§ 作業指示 A
本文の「1階の書庫には」で始まる段落を、主な事実を残したまま箇条書きに書き改めなさい。
§ 作業指示 B
本文をもとに、次の問いに答えなさい。答えにも同じ記号を付けること。
(i) 施設に置かれている箕面市立船場図書館の蔵書は約何冊か。
(ii) 外国学図書館が開館したのは何年か。
(iii) ブルガリア政府がキリル文字の冊子を配ったのは何年か。
§ 作業指示 C
本文のうち、「約60万冊の蔵書と開放的な空間」を含む語句から書き始め、「研究講義棟で展示されている。」で終わる部分を、一字一句変えずに書き写しなさい。
== 掲載本文 ==
大阪大学箕面キャンパスにある外国学図書館は、約200言語の書籍を所蔵する多言語の宝庫だ。国立大学と公立図書館が一体となった珍しい施設で、市民も自由に利用できる。
約60万冊の蔵書と開放的な空間
施設の1~4階には大阪大外国学図書館の約60万冊と、箕面市立船場図書館の約12万冊が置かれている。随所に吹き抜けがある開放的な空間で、学生と市民が行き来できる。外国語の絵本や地域交流イベントも行われ、近くには鉄道駅や高層マンションがあり、にぎわいの拠点となっている。
希少な辞書コーナー
3階の辞書コーナーには、古典アルメニア語辞典やマヤ語辞典、パーリ語辞典など、通常では見かけないタイトルが並ぶ。スウェーデン語専攻2年の佐渡千春さんは「フェロー語の文法解説書を見つけ、驚いた。あらゆる言語を勉強できる環境は他にない強み」と語る。
戦火から守られた資料
1階の書庫には、1945年の大阪大空襲から教授が守った約5万冊の資料が保管されている。教授は地域住民と共にコンクリート造りの書庫へ避難し、鉄扉の隙間から入る火の粉にやけどを負いながら夜明けまで扉を押さえ続けた。その鉄扉は現在、研究講義棟で展示されている。
守られた資料には当時の教科書や各国語の歴史・自然科学・芸術書が含まれ、講義や研究に使われてきた。ベトナム語専攻の清水政明教授は、空襲を逃れた漢籍の棚からチュノム(ベトナムで使われた漢字由来の文字)で書かれた本を発見。近年、17冊をページごとに撮影しデータベースで公開した。
データベース作成に携わった大学院生の内田和さん(母がベトナム出身)は「古い書物に歴史の重みを感じる。先人たちのおかげで勉強できることに感謝している」と話す。
大学概要と図書館の歴史
大阪大は1931年に6番目の帝国大学として設立。外国語学部の源流は1922年開校の大阪外国語学校で、2007年に統合。現在は25言語から専攻を選べる。外国学図書館は2021年に開館し、箕面市立の生涯学習センターも入る複合施設を大阪大が指定管理者として運営。2024年度の入館者数は約40万人。入館・閲覧は申請不要で誰でもできる。
至宝:ブルガリアの冊子
ブルガリア政府が1921年に配ったキリル文字の冊子は、文字の原型を作った聖職者2人をたたえ、第一次世界大戦後の国民結束を促した。ブルガリア語講師のブラジミロブ・イヴォさんは「文化が社会を一つにできるというメッセージを伝える貴重な資料」と語る。
学長に聞く
熊ノ郷淳学長は「自分で図書館に足を運び、手に取った本から得た知識は一生もの。書架を眺めるだけで断片的な知識が整理され、予期せぬ出会いから興味が広がる。言葉の力は大きい。まずは好きなものを楽しく、たくさん読んでほしい」と述べた。
===
== 資料抜粋 ==
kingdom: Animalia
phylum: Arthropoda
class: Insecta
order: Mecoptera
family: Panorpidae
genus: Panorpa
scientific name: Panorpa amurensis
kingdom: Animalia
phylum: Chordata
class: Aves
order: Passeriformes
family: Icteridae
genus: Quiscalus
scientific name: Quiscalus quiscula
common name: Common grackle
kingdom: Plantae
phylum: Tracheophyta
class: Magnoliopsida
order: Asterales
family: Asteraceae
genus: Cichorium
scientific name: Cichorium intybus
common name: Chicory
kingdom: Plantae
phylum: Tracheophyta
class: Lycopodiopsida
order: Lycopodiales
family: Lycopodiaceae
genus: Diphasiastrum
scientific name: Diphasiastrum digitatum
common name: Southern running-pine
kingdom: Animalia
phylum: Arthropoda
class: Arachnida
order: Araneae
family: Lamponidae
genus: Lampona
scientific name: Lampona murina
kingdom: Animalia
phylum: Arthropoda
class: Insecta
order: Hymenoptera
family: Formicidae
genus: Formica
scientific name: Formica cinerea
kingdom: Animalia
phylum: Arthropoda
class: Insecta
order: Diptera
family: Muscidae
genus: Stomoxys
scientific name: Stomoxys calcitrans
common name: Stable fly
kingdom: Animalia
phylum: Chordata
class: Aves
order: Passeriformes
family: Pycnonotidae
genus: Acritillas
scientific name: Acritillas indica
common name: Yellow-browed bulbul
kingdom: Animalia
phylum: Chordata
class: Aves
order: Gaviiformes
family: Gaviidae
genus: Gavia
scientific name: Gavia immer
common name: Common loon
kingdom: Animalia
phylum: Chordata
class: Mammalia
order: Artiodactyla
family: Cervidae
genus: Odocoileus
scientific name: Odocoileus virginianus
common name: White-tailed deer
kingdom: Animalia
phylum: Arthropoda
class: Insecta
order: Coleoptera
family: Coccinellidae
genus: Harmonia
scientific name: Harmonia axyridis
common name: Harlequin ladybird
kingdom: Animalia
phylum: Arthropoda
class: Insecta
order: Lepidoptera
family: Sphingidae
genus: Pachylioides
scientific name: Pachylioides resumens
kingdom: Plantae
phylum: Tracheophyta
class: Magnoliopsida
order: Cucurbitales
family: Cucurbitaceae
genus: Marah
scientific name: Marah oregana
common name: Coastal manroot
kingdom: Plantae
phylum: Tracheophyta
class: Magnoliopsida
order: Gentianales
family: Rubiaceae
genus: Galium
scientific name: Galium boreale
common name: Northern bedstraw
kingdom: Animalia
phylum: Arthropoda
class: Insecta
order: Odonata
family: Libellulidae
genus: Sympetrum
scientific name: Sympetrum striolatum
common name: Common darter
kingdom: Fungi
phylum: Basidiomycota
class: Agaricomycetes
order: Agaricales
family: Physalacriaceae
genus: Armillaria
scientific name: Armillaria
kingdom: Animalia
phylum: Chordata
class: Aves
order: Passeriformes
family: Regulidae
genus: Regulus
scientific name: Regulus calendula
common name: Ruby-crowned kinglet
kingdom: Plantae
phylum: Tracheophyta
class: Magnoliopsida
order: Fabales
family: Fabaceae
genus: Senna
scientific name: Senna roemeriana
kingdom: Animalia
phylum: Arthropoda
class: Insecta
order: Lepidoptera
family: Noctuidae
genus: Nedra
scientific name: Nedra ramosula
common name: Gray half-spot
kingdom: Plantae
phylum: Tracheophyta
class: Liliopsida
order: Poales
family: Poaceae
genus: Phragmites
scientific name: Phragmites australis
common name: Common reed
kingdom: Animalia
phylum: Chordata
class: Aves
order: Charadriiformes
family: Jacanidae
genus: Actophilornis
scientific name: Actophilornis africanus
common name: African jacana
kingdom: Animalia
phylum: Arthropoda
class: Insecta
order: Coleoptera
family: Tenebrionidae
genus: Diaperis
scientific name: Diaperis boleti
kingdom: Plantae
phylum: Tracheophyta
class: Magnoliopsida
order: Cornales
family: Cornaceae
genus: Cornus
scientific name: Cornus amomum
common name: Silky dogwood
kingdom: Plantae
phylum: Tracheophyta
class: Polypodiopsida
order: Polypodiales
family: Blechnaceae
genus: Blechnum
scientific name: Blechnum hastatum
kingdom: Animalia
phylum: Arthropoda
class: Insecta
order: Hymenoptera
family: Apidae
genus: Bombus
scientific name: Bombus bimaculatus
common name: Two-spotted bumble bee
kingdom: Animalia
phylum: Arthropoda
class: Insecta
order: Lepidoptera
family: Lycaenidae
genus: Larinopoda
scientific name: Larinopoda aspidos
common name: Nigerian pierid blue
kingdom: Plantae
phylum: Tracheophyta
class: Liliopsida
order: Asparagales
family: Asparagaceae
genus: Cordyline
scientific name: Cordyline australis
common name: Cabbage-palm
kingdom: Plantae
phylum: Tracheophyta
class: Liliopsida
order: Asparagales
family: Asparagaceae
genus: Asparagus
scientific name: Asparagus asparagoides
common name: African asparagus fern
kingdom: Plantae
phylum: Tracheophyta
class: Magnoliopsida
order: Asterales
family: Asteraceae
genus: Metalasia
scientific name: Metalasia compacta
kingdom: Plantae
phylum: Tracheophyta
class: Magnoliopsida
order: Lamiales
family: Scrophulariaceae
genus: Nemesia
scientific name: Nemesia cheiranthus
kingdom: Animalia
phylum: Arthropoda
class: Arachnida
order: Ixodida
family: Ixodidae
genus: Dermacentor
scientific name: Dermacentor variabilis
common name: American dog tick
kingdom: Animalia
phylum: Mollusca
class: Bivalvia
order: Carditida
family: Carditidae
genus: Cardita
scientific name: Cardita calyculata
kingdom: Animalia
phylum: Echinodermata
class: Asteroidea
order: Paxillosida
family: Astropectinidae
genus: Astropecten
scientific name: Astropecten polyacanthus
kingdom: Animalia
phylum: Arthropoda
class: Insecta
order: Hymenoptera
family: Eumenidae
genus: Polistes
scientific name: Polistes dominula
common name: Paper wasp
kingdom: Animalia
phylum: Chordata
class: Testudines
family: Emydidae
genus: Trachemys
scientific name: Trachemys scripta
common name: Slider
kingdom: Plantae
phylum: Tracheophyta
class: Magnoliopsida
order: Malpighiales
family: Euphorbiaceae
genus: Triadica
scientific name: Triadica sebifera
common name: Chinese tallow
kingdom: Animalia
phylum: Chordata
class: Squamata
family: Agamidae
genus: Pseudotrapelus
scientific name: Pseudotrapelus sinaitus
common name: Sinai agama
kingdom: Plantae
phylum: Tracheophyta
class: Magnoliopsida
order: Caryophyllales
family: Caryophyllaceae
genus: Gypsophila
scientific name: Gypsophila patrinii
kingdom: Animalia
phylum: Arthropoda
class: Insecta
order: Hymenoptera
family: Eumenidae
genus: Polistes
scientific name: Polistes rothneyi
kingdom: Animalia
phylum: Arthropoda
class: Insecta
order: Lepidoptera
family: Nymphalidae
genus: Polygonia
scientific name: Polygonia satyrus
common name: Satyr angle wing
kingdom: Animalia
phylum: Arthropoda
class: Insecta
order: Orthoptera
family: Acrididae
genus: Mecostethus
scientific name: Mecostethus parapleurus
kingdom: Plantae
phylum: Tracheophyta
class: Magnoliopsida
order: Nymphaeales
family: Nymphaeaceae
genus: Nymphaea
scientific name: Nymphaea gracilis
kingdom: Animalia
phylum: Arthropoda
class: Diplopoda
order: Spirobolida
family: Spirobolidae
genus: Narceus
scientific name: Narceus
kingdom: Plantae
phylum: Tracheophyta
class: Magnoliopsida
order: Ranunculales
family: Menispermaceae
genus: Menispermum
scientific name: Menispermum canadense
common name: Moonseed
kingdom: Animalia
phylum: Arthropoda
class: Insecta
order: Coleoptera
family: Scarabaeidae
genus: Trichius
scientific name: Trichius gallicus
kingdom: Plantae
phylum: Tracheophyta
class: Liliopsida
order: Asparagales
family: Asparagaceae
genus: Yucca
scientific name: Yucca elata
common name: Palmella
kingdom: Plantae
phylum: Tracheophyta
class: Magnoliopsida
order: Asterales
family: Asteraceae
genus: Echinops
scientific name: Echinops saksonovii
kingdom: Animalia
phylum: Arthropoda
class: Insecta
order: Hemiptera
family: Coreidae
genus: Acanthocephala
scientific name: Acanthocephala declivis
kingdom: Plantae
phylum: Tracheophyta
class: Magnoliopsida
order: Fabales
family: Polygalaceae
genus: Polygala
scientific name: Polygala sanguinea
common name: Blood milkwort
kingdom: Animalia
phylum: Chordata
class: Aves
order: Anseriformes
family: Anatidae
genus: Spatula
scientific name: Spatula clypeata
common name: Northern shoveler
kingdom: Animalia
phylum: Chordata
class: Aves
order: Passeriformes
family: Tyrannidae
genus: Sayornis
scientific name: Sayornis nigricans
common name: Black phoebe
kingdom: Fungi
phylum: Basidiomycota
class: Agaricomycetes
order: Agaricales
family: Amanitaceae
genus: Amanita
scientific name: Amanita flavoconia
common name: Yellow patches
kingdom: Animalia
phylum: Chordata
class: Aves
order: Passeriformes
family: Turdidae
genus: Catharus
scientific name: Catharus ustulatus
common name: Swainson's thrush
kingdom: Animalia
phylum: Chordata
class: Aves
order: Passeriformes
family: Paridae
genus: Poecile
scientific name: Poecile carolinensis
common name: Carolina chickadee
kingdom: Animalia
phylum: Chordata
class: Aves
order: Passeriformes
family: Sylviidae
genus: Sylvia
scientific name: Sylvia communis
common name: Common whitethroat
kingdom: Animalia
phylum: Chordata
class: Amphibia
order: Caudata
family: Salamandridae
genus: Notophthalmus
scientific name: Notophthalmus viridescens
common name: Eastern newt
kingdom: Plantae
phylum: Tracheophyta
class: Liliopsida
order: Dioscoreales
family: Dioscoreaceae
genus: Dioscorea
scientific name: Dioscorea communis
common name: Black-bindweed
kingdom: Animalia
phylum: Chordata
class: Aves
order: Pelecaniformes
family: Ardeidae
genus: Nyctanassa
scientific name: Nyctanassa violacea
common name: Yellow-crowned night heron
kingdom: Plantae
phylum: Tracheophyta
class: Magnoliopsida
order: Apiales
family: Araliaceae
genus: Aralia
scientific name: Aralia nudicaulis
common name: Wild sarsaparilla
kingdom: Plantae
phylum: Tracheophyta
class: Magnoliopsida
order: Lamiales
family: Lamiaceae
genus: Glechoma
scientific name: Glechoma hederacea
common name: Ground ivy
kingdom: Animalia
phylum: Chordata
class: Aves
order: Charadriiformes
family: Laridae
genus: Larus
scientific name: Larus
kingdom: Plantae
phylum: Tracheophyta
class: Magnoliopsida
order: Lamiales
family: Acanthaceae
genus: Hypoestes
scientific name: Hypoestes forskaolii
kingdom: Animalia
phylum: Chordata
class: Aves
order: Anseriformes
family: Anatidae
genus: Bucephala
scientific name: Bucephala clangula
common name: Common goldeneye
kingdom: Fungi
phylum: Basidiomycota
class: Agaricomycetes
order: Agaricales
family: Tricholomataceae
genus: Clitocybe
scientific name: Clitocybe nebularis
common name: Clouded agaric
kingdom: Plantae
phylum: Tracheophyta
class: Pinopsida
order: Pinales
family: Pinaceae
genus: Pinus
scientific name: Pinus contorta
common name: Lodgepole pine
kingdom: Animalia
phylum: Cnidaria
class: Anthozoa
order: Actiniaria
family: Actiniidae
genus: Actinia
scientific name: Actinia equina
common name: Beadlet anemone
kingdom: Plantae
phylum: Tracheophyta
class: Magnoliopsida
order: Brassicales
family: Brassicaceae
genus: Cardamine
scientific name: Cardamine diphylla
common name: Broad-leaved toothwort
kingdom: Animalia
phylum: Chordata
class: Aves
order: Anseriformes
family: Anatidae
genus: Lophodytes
===
§ 解答例 A
・1階の書庫には、1945年の大阪大空襲から教授が守った約5万冊の資料が保管されている。
・教授は地域住民と共にコンクリート造りの書庫へ避難した。
・鉄扉の隙間から入る火の粉でやけどを負いながら、夜明けまで扉を押さえ続けた。
・その鉄扉は現在、研究講義棟で展示されている。

§ 解答例 B
(i) 約12万冊
(ii) 2021年
(iii) 1921年

§ 解答例 C
約60万冊の蔵書と開放的な空間
施設の1~4階には大阪大外国学図書館の約60万冊と、箕面市立船場図書館の約12万冊が置かれている。随所に吹き抜けがある開放的な空間で、学生と市民が行き来できる。外国語の絵本や地域交流イベントも行われ、近くには鉄道駅や高層マンションがあり、にぎわいの拠点となっている。
希少な辞書コーナー
3階の辞書コーナーには、古典アルメニア語辞典やマヤ語辞典、パーリ語辞典など、通常では見かけないタイトルが並ぶ。スウェーデン語専攻2年の佐渡千春さんは「フェロー語の文法解説書を見つけ、驚いた。あらゆる言語を勉強できる環境は他にない強み」と語る。
戦火から守られた資料
1階の書庫には、1945年の大阪大空襲から教授が守った約5万冊の資料が保管されている。教授は地域住民と共にコンクリート造りの書庫へ避難し、鉄扉の隙間から入る火の粉にやけどを負いながら夜明けまで扉を押さえ続けた。その鉄扉は現在、研究講義棟で展示されている。